Online, Take Two
Eight years ago, I opened an account on LiveJournal and began what could unofficially be called my very first blog. It was amazing just how long and how extensively I managed to write about my life while I was in college. Every corner of my existence received my greatest attention. Nothing was sacred.
The only difference from today is, my LiveJournal account remained accessible only to my most intimate of friends. From first loves to first jobs to changes in school to changes in mood – it was all there, yet fenced off and safe.At the time, that was okay. That was enough. Writing was my most powerful medium, and I used it to my fullest capacity.
My life’s goal, even before I knew what a life’s goal was, has always been to write. It was my answer to everything. If I was grounded, I wrote myself out of the blame. If my hair wasn’t long enough, I added a couple of feet’s worth onto paper. My stories may not have held consistent plots, but they were mine, and they always came to my rescue in times of frustration, boredom and sorrow.
In 2007, though, I fell to my worst nightmare: a session of writer’s block that lasted for two years.
I couldn’t begin to tell you how many times I sat in front of my computer or with a blank journal in my hands and…did nothing. Ideas and characters whirled through my mind, babbling on and playing as they always had. I couldn’t hear them, though, not like I used to.
Through the realities of growing up, making a living and handling my daily life, I lost my way. What I used to do as easily as drinking a glass of water was now like juggling upside down on a tightrope. Every day was a numbing frustration. I often sat with my head on the keyboard, my eyes welling up for the one escape that had now abandoned me.
I no longer knew how to write.
The years passed. I made several painful attempts, all of which were elementary and incomplete. Then, one day, I took a pencil and scrawled a story title on a one-inch Post-It note. Later that day, I wrote a character name.

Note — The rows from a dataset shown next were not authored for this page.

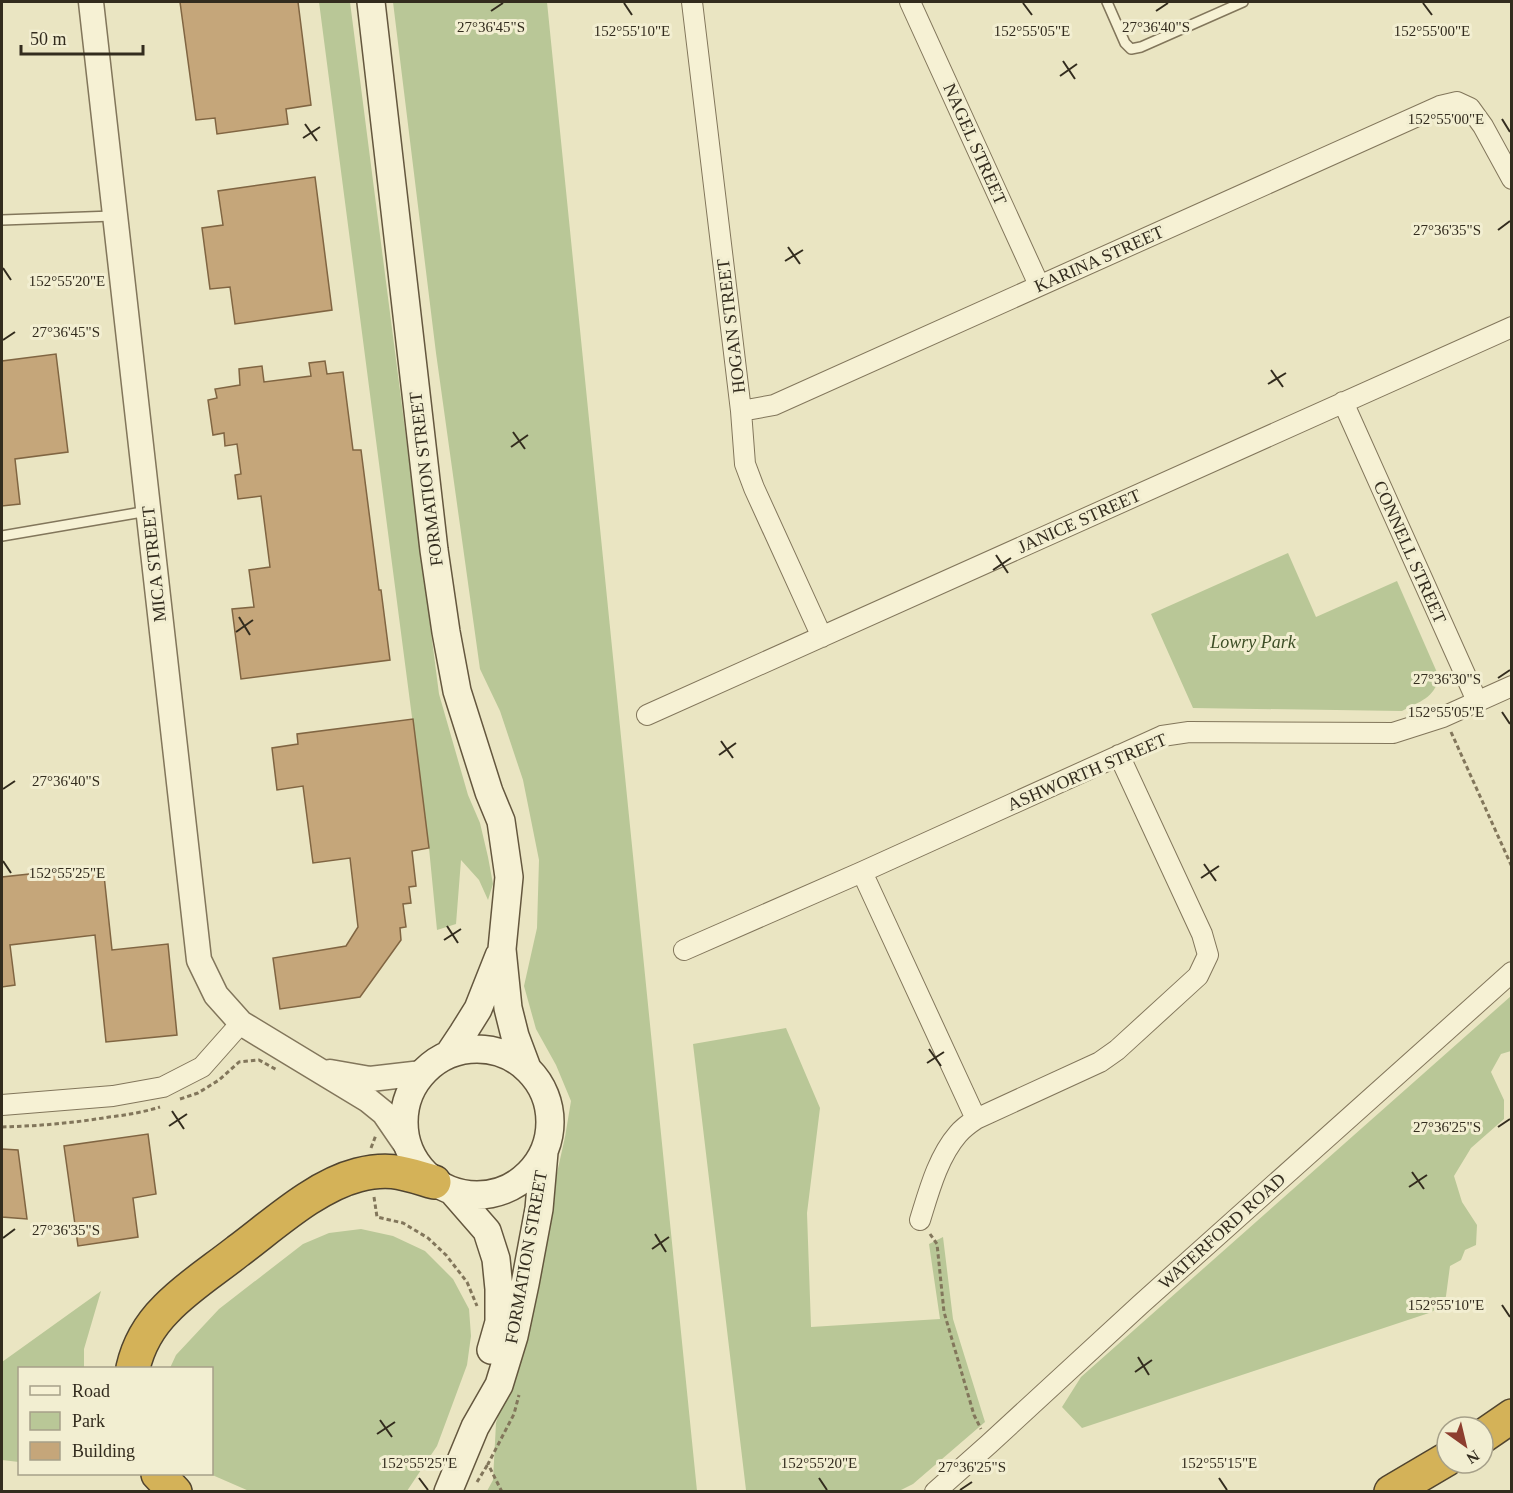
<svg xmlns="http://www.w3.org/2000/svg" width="1513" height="1493" viewBox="0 0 1513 1493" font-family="'Times New Roman',serif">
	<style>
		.green { fill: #b9c797 }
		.building { fill: #c5a67a; stroke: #806542; stroke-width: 1.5 }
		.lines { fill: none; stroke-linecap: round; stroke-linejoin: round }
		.service-casing { stroke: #82765b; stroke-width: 12 }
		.minor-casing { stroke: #82765b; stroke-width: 22 }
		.tertiary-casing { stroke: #82765b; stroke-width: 27 }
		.secondary-casing { stroke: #64573e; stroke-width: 30 }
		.motorway-casing { stroke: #50442f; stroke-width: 36 }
		.path { stroke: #82765b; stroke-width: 3; stroke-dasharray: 4.5 3; stroke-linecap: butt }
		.service { stroke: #f6f1d4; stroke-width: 9 }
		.minor { stroke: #f6f1d4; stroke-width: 20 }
		.tertiary { stroke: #f6f1d4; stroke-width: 24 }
		.secondary { stroke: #f6f1d4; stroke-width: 27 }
		.motorway { stroke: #d4b258; stroke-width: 33 }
		.ticks { fill: none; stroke: #332c1e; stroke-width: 2 }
		.labels { text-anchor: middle; stroke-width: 6; stroke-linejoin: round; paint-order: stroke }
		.street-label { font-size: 18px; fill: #332c1e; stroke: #f2eed1 }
		.park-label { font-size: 18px; font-style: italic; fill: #3d4e26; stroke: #f2eed1 }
		.ticks-label { font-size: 15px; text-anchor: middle; fill: #332c1e; stroke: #f2eed1; stroke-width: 6; stroke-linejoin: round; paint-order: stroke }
	</style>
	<rect width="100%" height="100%" fill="#eae5c2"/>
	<!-- green -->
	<path class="green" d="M319 2H350L439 694 468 795 480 823 488 857 493 884 488 900 479 880 461 860 456 924 437 930 429 848Z
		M393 2H547L697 1491H487L493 1480 496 1423 526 1325 541 1245 565 1137 571 1101 556 1065 536 1029 524 986 537 928 539 860 523 780 500 711 480 669 436 353Z
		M1288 553 1316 617 1397 581 1439 677C1434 699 1420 701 1402 711L1193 708 1151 614Z
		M1511 996V1051L1501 1054 1491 1072 1504 1100V1119L1471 1148 1454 1176 1462 1202 1477 1225 1476 1245 1465 1250 1461 1260 1450 1266 1446 1296 1443 1306 1429 1313 1082 1428 1062 1407 1081 1377Z
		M786 1028 820 1108 807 1213 811 1327 940 1319 929 1244 943 1237 953 1319 985 1422 913 1484 899 1491 749 1492 746 1490 693 1044Z
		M361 1229 393 1236 425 1251 453 1279 469 1309 471 1336 467 1365 437 1446 407 1491H249L210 1474H212V1368H170L176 1355 219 1309 303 1244 329 1233Z
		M101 1291 84 1349V1368H20L19 1462 2 1460V1362Z"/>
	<!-- building -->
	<path class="building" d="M180 2H298L311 105 286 109 288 124 217 134 215 118 196 120Z
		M315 177 332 310 235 324 230 287 210 289 202 228 223 225 218 191Z
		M56 354 68 452 15 459 20 504 2 506V361Z
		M325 361 327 374 343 372 353 450H361L379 590H381L390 660 241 679 232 609 254 607 249 570 270 567 261 496 238 499 235 475 241 474 237 444 225 446 224 433 213 435 208 400 217 398 215 389 240 385 239 369 262 366 264 382 311 376 309 363Z
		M413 719 429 848 412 851 416 886 409 887 411 903 403 904 406 927 400 928 401 940 360 997 280 1009 273 958 346 946 358 927 350 858 313 863 303 786 277 790 272 748 298 744 297 734Z
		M103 866 112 950 168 944 177 1035 106 1042 95 935 10 945 15 985 2 987V877Z
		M148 1134 156 1194 133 1198 138 1237 78 1246 64 1146Z
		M2 1149 18 1150 27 1219 2 1217Z"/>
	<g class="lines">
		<!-- service casing -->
		<g class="service-casing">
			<path id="service" d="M1107 2 1125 43 1131 49 1141 47 1243 2
				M2 220 113 216
				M2 536 148 511"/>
		</g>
		<!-- minor casing -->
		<g class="minor-casing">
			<path id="minor" d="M692 2 741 411 745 464 754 488 822 637
				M910 2 1039 285
				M1343 402 1477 701
				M741 411 774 405 1440 106 1457 102 1470 108 1483 126 1512 179
				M647 715 1512 327
				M862 872 976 1119
				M684 950 862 872 1162 736 1189 732 1393 733 1443 717 1512 686
				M2 1105 113 1096 163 1087 202 1067 241 1023
				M920 1220C929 1191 938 1157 958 1134 963 1128 970 1123 976 1119L1100 1062 1117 1050 1198 976 1208 955 1202 934 1119 755
				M935 1492 989 1444 1141 1304 1512 972"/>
		</g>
		<!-- tertiary casing -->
		<g class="tertiary-casing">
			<path id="tertiary" d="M91 2 199 960 216 995 241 1023 368 1100 384 1113 408 1148
				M330 1072 370 1079 422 1073"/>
		</g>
		<!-- secondary casing -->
		<g class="secondary-casing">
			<path id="secondary" d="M371 2 434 550 446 632 457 691 489 792 501 821 509 877 502 949 508 1008 515 1036 527 1068
				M404 1122a73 73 0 1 1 146 0a73 73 0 1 1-146 0Z
				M449 1054 463 1033 478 1009 499 956
				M453 1192 487 1231 496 1259 499 1289V1322L491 1350
				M448 1492 475 1427 499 1385 514 1336 525 1284 539 1209 544 1152"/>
		</g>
		<!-- motorway casing -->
		<g class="motorway-casing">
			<path id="motorway" d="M133 1368C138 1346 150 1325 166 1309 187 1287 214 1270 238 1251 273 1225 315 1186 358 1175 390 1167 403 1173 434 1182
				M1483 1436 1512 1416
				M158 1474 175 1492
				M1391 1492 1447 1459"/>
		</g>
		<!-- path -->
		<path class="path" d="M1451 732 1512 867
			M180 1099 198 1093 219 1080 239 1062 259 1060 277 1070
			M2 1127C38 1126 74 1123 109 1117 127 1115 144 1112 160 1107
			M371 1148 376 1135
			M374 1197 377 1217 403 1223 428 1238 446 1255 467 1282 477 1306
			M930 1234 937 1244 944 1312 974 1415 981 1429
			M477 1482 488 1464
			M502 1492 488 1464 514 1414 519 1395"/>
		<!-- service -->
		<use href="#service" class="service"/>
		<!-- minor -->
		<use href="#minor" class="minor"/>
		<!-- tertiary -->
		<use href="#tertiary" class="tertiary"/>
		<!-- secondary -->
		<use href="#secondary" class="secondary"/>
		<!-- motorway -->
		<use href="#motorway" class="motorway"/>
	</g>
	<!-- ticks -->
	<path class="ticks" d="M624 3 632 15M1023 3 1032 15M1423 3 1432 15M491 11 503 3M1156 11 1168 3M1063 61 1075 79M1060 76 1077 64M1502 119 1510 132M305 124 317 141M303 138 320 127M1498 230 1510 221M788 247 800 264M785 261 803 250M3 268 11 280M3 340 15 332M1271 370 1283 387M1268 384 1286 373M513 432 525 449M511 447 528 435M996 555 1008 573M993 570 1011 558M239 617 250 635M236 632 253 620M1498 678 1510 670M1502 712 1510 724M721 741 733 758M719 755 736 743M3 789 15 781M3 861 11 873M1204 864 1216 881M1201 878 1219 866M447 926 458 943M444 940 461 929M929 1049 941 1066M927 1063 944 1052M172 1111 184 1129M169 1126 187 1114M1498 1127 1510 1119M1412 1172 1424 1189M1409 1187 1427 1175M655 1234 666 1252M3 1238 15 1229M652 1249 669 1237M1502 1305 1510 1317M1138 1357 1149 1375M1135 1372 1152 1360M380 1420 392 1437M377 1434 395 1422M419 1478 428 1490M819 1478 827 1490M1219 1478 1227 1490M960 1490 972 1482"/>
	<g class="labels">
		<!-- street labels -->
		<g class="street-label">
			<text transform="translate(975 144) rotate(66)" y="6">NAGEL STREET</text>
			<text transform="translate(1099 259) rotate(-24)" y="6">KARINA STREET</text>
			<text transform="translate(731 326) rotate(-97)" y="6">HOGAN STREET</text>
			<text transform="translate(426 479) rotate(-97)" y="6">FORMATION STREET</text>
			<text transform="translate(1079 521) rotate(-24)" y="6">JANICE STREET</text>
			<text transform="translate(1410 552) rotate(66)" y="6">CONNELL STREET</text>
			<text transform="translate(154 564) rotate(-96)" y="6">MICA STREET</text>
			<text transform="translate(1087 772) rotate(-23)" y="6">ASHWORTH STREET</text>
			<text transform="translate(1222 1231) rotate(-42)" y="6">WATERFORD ROAD</text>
			<text transform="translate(526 1257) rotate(-80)" y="6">FORMATION STREET</text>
		</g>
		<!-- park labels -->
		<g class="park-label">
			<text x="1253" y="648">Lowry Park</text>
		</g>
	</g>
	<g class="ticks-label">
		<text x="491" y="32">27°36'45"S</text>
		<text x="1156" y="32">27°36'40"S</text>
		<text x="632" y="36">152°55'10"E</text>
		<text x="1032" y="36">152°55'05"E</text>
		<text x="1432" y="36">152°55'00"E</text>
		<text x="1446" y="124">152°55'00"E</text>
		<text x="1447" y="235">27°36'35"S</text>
		<text x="67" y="286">152°55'20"E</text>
		<text x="66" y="337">27°36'45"S</text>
		<text x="1447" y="684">27°36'30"S</text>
		<text x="1446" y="717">152°55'05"E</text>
		<text x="66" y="786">27°36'40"S</text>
		<text x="67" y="878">152°55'25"E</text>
		<text x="1447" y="1132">27°36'25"S</text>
		<text x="66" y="1235">27°36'35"S</text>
		<text x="1446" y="1310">152°55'10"E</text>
		<text x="419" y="1468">152°55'25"E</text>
		<text x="819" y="1468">152°55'20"E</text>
		<text x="1219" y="1468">152°55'15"E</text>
		<text x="972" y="1472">27°36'25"S</text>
	</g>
	<!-- border -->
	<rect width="1513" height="1493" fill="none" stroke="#332c1e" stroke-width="6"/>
	<!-- legend -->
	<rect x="18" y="1367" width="195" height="108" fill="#f2eed1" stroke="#a6a089" stroke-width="1.5"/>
	<rect x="30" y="1386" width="30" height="9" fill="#f6f1d4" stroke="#a6a089" stroke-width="1.5"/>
	<text x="72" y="1397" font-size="18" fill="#332c1e">Road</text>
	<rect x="30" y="1412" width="30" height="18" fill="#b9c797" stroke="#a6a089" stroke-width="1.5"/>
	<text x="72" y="1427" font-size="18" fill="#332c1e">Park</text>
	<rect x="30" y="1442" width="30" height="18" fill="#c5a67a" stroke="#a6a089" stroke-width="1.5"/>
	<text x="72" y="1457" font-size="18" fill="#332c1e">Building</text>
	<!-- north arrow -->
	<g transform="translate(1465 1445) rotate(146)"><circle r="28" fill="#f2eed1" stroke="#a6a089" stroke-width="1.5"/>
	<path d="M0-4.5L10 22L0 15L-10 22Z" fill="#8d3e2f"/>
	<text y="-9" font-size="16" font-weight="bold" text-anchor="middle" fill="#332c1e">N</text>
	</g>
	<!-- scale -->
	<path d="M21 45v9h122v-9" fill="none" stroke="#332c1e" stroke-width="3"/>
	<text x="30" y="45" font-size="18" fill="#332c1e" stroke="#f2eed1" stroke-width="4.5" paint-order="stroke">50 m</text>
</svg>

I bought a whole pack of Post-Its and limited myself to five-word thoughts. Weeks passed, and I graduated to larger Post-Its. My desk was covered in what looked like neon confetti.
After several months, I switched back to my journals and sketched a line or two of dialogue. A fantasy scene. A layout of a building. My words stopped making me cry. Plots came back.
Once a year of writing was gone, I developed an idea for a story that I actually wanted to publish. Years after this realization – in 2011, to be exact – I discovered that it would take more than just querying my novel to a literary agent to develop the writer/reader relationship that I truly wanted. It was time to return to the place that once housed my thoughts – only this time, everyone would know what I was thinking.
Eight years is a long time. Mindsets change. Habits change. Interests change. Fashion changes. Music changes. Technology. Health. Medicine. Politics. The economy. Religion. Sentiments. People.
Something definitely changed during those two years of writer’s block. My rehabilitation was a slow yet steady incline, and I’ve had to change every way that I record new ideas.
I think it’s for the best, though. Every lesson thrown is a chance to learn and grow. If I hadn’t gone through my past, I certainly wouldn’t be my future. If I went back in time to my 21-year-old self, I wonder if she would recognize me.
How has your world changed in the last eight years? How has your world stayed the same? If you met yourself from eight years ago, how do you think the meeting would go?